Слезы на лице Джалола подсохли. Он говорил теперь спокойней, однако по-прежнему обнимал ногу Усмон Азиза и с покорностью и преданностью раба снизу вверх смотрел на него.
— Верно, — кивнул Усмон Азиз, — я повел тебя в мой дом. Ты вымылся, переоделся, я дал тебе денег… Одного этого было бы достаточно, чтобы всю оставшуюся жизнь ты с благодарностью и любовью вспоминал меня. Но я сказал тебе: ты, как и я, таджик, ты странник, тебе плохо на чужбине, оставайся, будешь помогать Курбану в лавке. И еще я сказал тебе, Джалол: если позволишь, братом своим буду считать тебя. Правду я говорю?
— Истинную правду, почтенный.

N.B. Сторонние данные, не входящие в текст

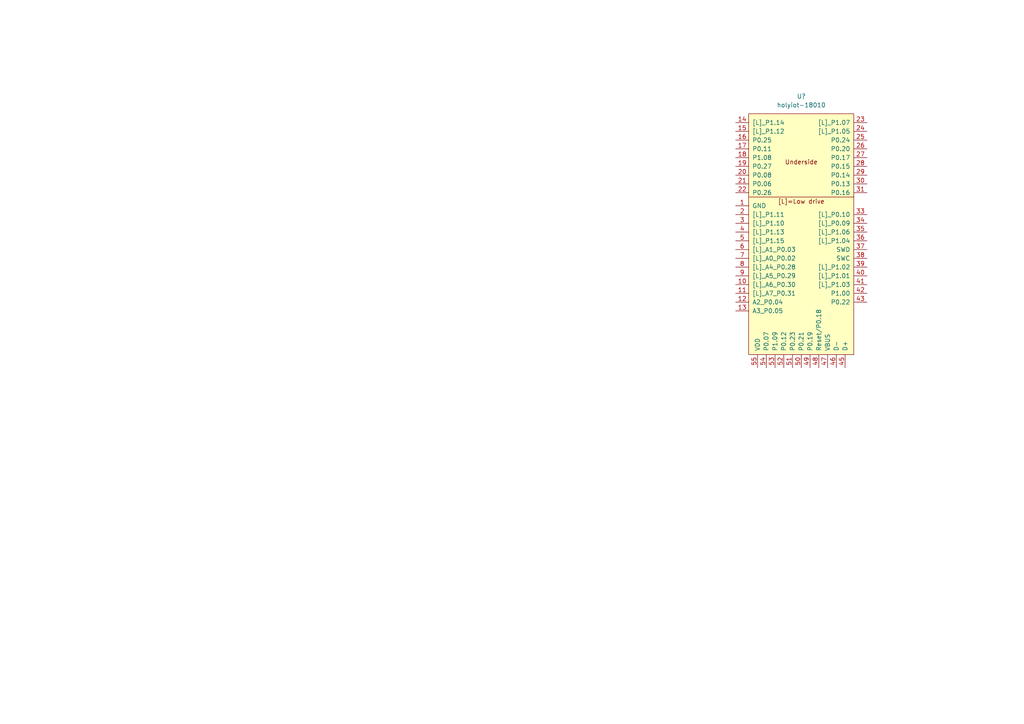
<source format=kicad_sch>
(kicad_sch (version 20211123) (generator eeschema)

  (uuid 9538e4ed-27e6-4c37-b989-9859dc0d49e8)

  (paper "A4")

  


  (symbol (lib_id "mcu:holyiot-18010") (at 232.41 72.39 0) (unit 1)
    (in_bom yes) (on_board yes) (fields_autoplaced)
    (uuid b46a9522-1f37-4e05-92f7-04176435a77d)
    (property "Reference" "U?" (id 0) (at 232.41 27.94 0))
    (property "Value" "holyiot-18010" (id 1) (at 232.41 30.48 0))
    (property "Footprint" "mcu:holyiot-18010" (id 2) (at 232.41 25.4 0)
      (effects (font (size 1.27 1.27)) hide)
    )
    (property "Datasheet" "" (id 3) (at 270.51 97.79 0)
      (effects (font (size 1.27 1.27)) hide)
    )
    (pin "1" (uuid 6776f3a9-2eca-4cbb-87ff-dc3340f810e1))
    (pin "10" (uuid e5323656-1b9f-4767-86c7-30f0db865028))
    (pin "11" (uuid 2673ba20-2967-488a-9acc-df20bebd469e))
    (pin "12" (uuid 71a2c4cd-3b4f-436a-9fee-73d257559ccd))
    (pin "13" (uuid ea0e5172-d0a3-4382-b4ea-9c9256b25076))
    (pin "14" (uuid 30be826f-1847-438e-a89d-b5e379a399d4))
    (pin "15" (uuid ab2e85f0-a9d7-45c0-80d2-6d5b512d6f24))
    (pin "16" (uuid b812e5f5-148e-4bd1-9f81-9e0299741e87))
    (pin "17" (uuid f65dcc46-06ab-4892-a90a-17ab9dc8ff1c))
    (pin "18" (uuid c90b4623-928d-4aa7-be3a-65a687d2d588))
    (pin "19" (uuid 4380b2a1-9013-42b3-b3b4-1f426e7d15ce))
    (pin "2" (uuid a82dbe79-665f-4178-9930-fef405d31e3a))
    (pin "20" (uuid e619a6be-a054-4548-ba8d-4a38d327b3f3))
    (pin "21" (uuid 16c52e99-541d-40cf-bdac-4fd36e31596c))
    (pin "22" (uuid ff41d107-6fad-45fa-be2e-ac4bfe38d95e))
    (pin "23" (uuid 9a3043a9-327e-4a93-bba8-f3a8a5a5ba1d))
    (pin "24" (uuid d2bea284-bd2f-4d5a-b710-8e971d1a272e))
    (pin "25" (uuid 2a6da926-2eab-451f-b5d5-08ecc618d292))
    (pin "26" (uuid a5203154-7e71-45e0-a7d7-394a1c52ea90))
    (pin "27" (uuid 4819b364-5f90-45ff-a6a5-994e1e758a82))
    (pin "28" (uuid 697af5e6-a70a-4d75-9742-693a0b45a966))
    (pin "29" (uuid fd791df1-675b-4f74-b9eb-5c52cdad0ac7))
    (pin "3" (uuid 86f93835-037f-40ee-a82b-976ae2dbfb71))
    (pin "30" (uuid 1255eee8-9994-45be-a35f-6b79e35de098))
    (pin "31" (uuid 31f0b9b7-d5aa-4311-acba-5cfea3dc8ebb))
    (pin "32" (uuid 9055e067-1091-4ac0-a1d9-1da4e211977c))
    (pin "33" (uuid f9128fd2-cfc5-4e85-92b5-b286a7d444bd))
    (pin "34" (uuid bc4570c8-0ea2-49ed-becd-59f21e6ca542))
    (pin "35" (uuid b00fe8cb-e191-4534-8dde-328ee3ecc485))
    (pin "36" (uuid 207f99a1-d823-48e1-aef6-9326bc29f509))
    (pin "37" (uuid d1278871-e8da-4f10-8b87-8dab9c068c35))
    (pin "38" (uuid 42effab7-95be-4c93-a5a9-3f10e110b857))
    (pin "39" (uuid 8bbc56f4-b1d0-4456-ad04-95e76891496a))
    (pin "4" (uuid f1e5d63b-ad7d-4d36-89ca-8ca721a7c67f))
    (pin "40" (uuid b2af65b3-f79e-44ff-a679-942ac0733a3d))
    (pin "41" (uuid d140688b-57c5-4c44-9720-efca4c0a240c))
    (pin "42" (uuid 1f568b15-f95b-447f-b436-924e40513415))
    (pin "43" (uuid b1e6c502-5065-45cb-8183-fd50baeadacb))
    (pin "44" (uuid 257419b2-e886-43d4-a0dd-7c262f199b89))
    (pin "45" (uuid 0d5b04e6-3bf7-4858-be51-2e2957d355d9))
    (pin "46" (uuid f694de57-383e-443d-b062-3c3248678cf8))
    (pin "47" (uuid 21acae21-afa0-4877-86a8-cb313fbd68d4))
    (pin "48" (uuid 0cbd4ae7-b6cb-4472-bb55-bacd079d479f))
    (pin "49" (uuid a8acb26f-9957-4b5d-8de0-dd60cbec8be9))
    (pin "5" (uuid 3aab680a-4f7f-4a5f-9218-0d820949011e))
    (pin "50" (uuid 79038648-dbb4-4e8f-b160-97270cce9c40))
    (pin "51" (uuid f8684819-70eb-4646-876b-b5584cb1254b))
    (pin "52" (uuid ee8457ab-9d20-4e6c-9664-5f1ab691d73f))
    (pin "53" (uuid aea2d91a-12a5-498e-a693-4a1aec732639))
    (pin "54" (uuid 25978380-1d0b-41a7-8d3d-6240417f7ec2))
    (pin "55" (uuid fef814fd-b180-41ca-bf0d-f61428f0083a))
    (pin "6" (uuid 4f82c138-8c9e-41b0-9b30-a617d8be4e2c))
    (pin "7" (uuid 91cf1297-cbc5-4b61-b6c8-18a3abfe0f69))
    (pin "8" (uuid 9e377eac-e8bd-47dd-b070-193eaf2fcf3d))
    (pin "9" (uuid ec3f36b8-cdeb-4ae2-a6e0-6521d87a3421))
  )

  (sheet_instances
    (path "/" (page "1"))
  )

  (symbol_instances
    (path "/b46a9522-1f37-4e05-92f7-04176435a77d"
      (reference "U?") (unit 1) (value "holyiot-18010") (footprint "mcu:holyiot-18010")
    )
  )
)

</source>
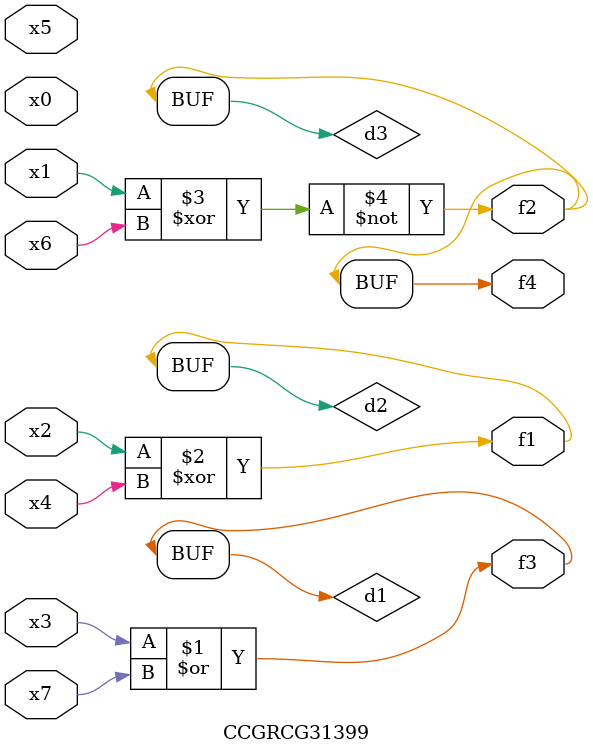
<source format=v>
module CCGRCG31399(
	input x0, x1, x2, x3, x4, x5, x6, x7,
	output f1, f2, f3, f4
);

	wire d1, d2, d3;

	or (d1, x3, x7);
	xor (d2, x2, x4);
	xnor (d3, x1, x6);
	assign f1 = d2;
	assign f2 = d3;
	assign f3 = d1;
	assign f4 = d3;
endmodule

</source>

И я, вы знаете, всем сердцем и всей душой вам служил.
— Скажи мне теперь: обидел ли я тебя хоть раз за эти пять лет?
— Никогда, почтенный…
— Вспомни еще: не я ли женил тебя в прошлом году, взяв на себя все расходы? Ты дом купил себе — небольшой, правда, но это был твой дом, укрывший тебя и твою семью… Уж не думаешь ли ты, что благодаря собранным на улице подаяниям смог заплатить ты за него?
— Нет, почтенный, тысячу раз нет! Пусть я ослепну, если забуду вашу доброту!
— Тогда почему же сегодня ты хочешь меня покинуть? Мне трудно, ты видишь… Почему ты бросаешь меня? Почему думаешь лишь о себе?
— Но ведь родина моя здесь! И старики мои — отец и мать…
— Родина? Я тоже в этих горах появился на свет. И не меньше тебя люблю эту землю и эту воду. Прах всех моих предков покоится тут. Но ты, может быть, думаешь, что у меня нет души… что я не страдаю… Тогда вырви мое сердце и взгляни на него! И ты увидишь груду пепла — как от костра, который только что горел здесь.
Джалол, отпустив сапог Усмон Азиза, склонил голову.
— Говори! — приказал Усмон Азиз.
— Я благодарен вам буду до Страшного суда! Но не могу больше… Отпустите меня, да быть мне за вас жертвой, отпустите! А не то я умру — ядом станет еда моя и саваном — одежда.
— Ах, ты умрешь… — зловеще протянул Усмон Азиз и, переложив поводья в левую руку, правую протянул к кобуре маузера.
Конь заплясал под ним, замотал головой.
Черным пламенем вспыхнули глаза Усмон Азиза, когда сказал он своему названому б р а т у:
— Отойди подальше.
Спотыкаясь, Джалол спустился немного вниз.
— Стой!
Джалол послушно остановился.
— Смотри на меня!
Джалол медленно повернулся и, с трудом сглотнув густую слюну, поднял потухший взгляд на Усмон Азиза. И так прекрасен и грозен был добрый его хозяин со своей черной, аккуратно подстриженной бородой, в голубой чалме и зеленом халате, так лоснился на солнце вороной его конь и так гордился своим седоком, что пересохшие губы Джалола тронула восхищенная улыбка.
— Брось винтовку! И патронташ брось!
Дрожащими руками Джалол долго перекидывал через голову ремень винтовки, расстегивал патронташ.
Усмон Азиз кивнул Гуломхусайну:
— Подними.
Подъехав к Джалолу, Гуломхусайн, не сходя с коня, нагнулся и разом подхватил винтовку и патронташ. И сразу же прозвучал выстрел.
— Вот теперь ты умрешь!
— Почтенный, — растерянно произнес Джалол, шагнул вперед и, схватившись за грудь, осел на землю.
И снова, как много-много лет назад, услышал он колыбельную, которую пела ему мать; и тихая, нежная эта песня не подпускала к его сердцу смерть и сквозь теплый, молочный туман вела в небольшое село с каменными домами — туда, где, переполненная весенней водой, кипела веселая река и возвышалась до седьмого неба лазоревая гора. Колебались и таяли очертания села, и, будто детская колыбель, раскачивался айван, на котором долгих семь лет в ожидании сына безмолвно сидели седые старики.